• **REQUIRED WORK**:
Please repeat the records exactly from their first line, finishing at the line containing "ανέλυσαν συνδυαστικά 11 προγενέστερες" and including it.

_____

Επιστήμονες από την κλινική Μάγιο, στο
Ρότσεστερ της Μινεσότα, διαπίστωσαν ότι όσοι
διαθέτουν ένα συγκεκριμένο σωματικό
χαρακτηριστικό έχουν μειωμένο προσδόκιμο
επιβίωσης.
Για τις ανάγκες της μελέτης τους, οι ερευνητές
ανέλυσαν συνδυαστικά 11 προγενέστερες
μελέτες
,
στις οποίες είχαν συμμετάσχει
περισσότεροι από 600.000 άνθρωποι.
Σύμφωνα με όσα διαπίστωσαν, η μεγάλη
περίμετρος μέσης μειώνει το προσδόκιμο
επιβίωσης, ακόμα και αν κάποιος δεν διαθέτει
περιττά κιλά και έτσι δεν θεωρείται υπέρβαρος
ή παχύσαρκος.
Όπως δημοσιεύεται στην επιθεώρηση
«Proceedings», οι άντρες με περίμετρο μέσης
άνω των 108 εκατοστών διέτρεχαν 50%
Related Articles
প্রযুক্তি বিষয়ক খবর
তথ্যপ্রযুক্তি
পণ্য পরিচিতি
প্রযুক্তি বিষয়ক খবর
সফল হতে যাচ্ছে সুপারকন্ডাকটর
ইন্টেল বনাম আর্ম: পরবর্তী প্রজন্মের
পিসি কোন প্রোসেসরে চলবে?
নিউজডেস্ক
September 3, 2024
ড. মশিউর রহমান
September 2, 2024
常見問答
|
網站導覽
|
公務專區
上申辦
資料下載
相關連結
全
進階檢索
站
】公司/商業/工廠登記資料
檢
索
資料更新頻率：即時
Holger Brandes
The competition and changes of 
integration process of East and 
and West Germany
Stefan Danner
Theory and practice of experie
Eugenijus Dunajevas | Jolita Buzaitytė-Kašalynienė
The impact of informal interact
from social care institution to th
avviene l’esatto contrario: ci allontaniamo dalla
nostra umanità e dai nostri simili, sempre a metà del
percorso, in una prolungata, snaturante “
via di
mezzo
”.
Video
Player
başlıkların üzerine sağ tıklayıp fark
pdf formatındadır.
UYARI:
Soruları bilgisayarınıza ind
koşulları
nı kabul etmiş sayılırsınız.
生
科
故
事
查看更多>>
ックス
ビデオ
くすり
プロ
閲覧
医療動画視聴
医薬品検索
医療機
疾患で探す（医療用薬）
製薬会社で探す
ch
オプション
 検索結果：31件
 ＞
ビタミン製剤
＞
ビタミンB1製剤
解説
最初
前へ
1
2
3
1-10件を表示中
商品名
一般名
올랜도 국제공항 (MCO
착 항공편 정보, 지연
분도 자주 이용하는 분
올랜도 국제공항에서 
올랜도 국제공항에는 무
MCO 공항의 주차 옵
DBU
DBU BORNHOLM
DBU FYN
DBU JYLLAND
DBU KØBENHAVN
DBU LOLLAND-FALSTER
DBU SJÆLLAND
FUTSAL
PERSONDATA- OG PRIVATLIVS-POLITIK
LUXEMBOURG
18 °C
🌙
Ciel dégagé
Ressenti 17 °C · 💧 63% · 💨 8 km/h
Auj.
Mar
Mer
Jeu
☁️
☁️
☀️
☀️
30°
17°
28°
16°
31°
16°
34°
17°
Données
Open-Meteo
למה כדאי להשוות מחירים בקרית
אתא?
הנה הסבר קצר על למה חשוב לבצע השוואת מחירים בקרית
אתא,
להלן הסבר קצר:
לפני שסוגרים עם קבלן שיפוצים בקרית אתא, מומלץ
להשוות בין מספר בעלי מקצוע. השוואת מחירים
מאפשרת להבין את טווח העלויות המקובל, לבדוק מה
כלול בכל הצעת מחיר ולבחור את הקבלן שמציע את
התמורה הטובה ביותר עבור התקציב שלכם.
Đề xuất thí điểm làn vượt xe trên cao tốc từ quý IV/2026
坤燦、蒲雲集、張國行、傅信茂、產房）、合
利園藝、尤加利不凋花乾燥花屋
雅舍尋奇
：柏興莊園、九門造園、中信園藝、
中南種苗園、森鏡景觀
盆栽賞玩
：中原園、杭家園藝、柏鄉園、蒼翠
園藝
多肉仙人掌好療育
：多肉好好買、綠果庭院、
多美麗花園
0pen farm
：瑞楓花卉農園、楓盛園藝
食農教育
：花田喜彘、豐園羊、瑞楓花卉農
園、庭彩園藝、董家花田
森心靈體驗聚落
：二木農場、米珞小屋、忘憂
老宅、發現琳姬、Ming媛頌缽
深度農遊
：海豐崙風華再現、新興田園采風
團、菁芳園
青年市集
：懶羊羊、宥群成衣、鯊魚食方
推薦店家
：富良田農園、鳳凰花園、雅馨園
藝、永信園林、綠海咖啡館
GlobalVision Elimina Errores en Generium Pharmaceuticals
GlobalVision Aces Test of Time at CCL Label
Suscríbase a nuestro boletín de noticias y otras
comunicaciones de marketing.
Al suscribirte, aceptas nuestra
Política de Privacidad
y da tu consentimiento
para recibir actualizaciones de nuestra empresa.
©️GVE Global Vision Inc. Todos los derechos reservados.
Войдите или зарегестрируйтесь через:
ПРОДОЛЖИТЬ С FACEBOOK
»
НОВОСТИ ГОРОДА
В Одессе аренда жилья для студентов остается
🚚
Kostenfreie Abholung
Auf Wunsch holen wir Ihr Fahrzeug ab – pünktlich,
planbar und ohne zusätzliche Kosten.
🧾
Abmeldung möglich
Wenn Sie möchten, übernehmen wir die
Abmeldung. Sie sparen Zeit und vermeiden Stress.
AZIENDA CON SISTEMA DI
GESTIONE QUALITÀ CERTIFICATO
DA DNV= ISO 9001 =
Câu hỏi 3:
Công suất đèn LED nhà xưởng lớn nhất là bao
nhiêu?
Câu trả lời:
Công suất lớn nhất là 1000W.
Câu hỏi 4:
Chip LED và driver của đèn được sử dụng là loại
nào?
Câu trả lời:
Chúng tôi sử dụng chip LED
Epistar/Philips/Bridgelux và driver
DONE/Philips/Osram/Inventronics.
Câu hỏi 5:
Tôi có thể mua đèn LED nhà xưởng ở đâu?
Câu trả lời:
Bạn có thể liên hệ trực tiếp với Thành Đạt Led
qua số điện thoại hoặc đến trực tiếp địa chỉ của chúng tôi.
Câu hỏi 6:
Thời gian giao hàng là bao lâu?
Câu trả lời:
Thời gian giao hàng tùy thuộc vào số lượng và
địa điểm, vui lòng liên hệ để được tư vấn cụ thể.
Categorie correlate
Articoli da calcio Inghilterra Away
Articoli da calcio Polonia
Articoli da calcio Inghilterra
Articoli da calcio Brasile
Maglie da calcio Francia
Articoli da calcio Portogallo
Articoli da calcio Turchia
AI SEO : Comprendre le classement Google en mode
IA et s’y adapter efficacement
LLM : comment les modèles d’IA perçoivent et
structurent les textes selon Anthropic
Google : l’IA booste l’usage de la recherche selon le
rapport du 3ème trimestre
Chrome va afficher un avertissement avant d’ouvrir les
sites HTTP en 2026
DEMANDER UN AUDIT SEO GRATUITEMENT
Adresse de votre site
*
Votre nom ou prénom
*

_____

• **EXERCISE RESPONSE**:
Επιστήμονες από την κλινική Μάγιο, στο
Ρότσεστερ της Μινεσότα, διαπίστωσαν ότι όσοι
διαθέτουν ένα συγκεκριμένο σωματικό
χαρακτηριστικό έχουν μειωμένο προσδόκιμο
επιβίωσης.
Για τις ανάγκες της μελέτης τους, οι ερευνητές
ανέλυσαν συνδυαστικά 11 προγενέστερες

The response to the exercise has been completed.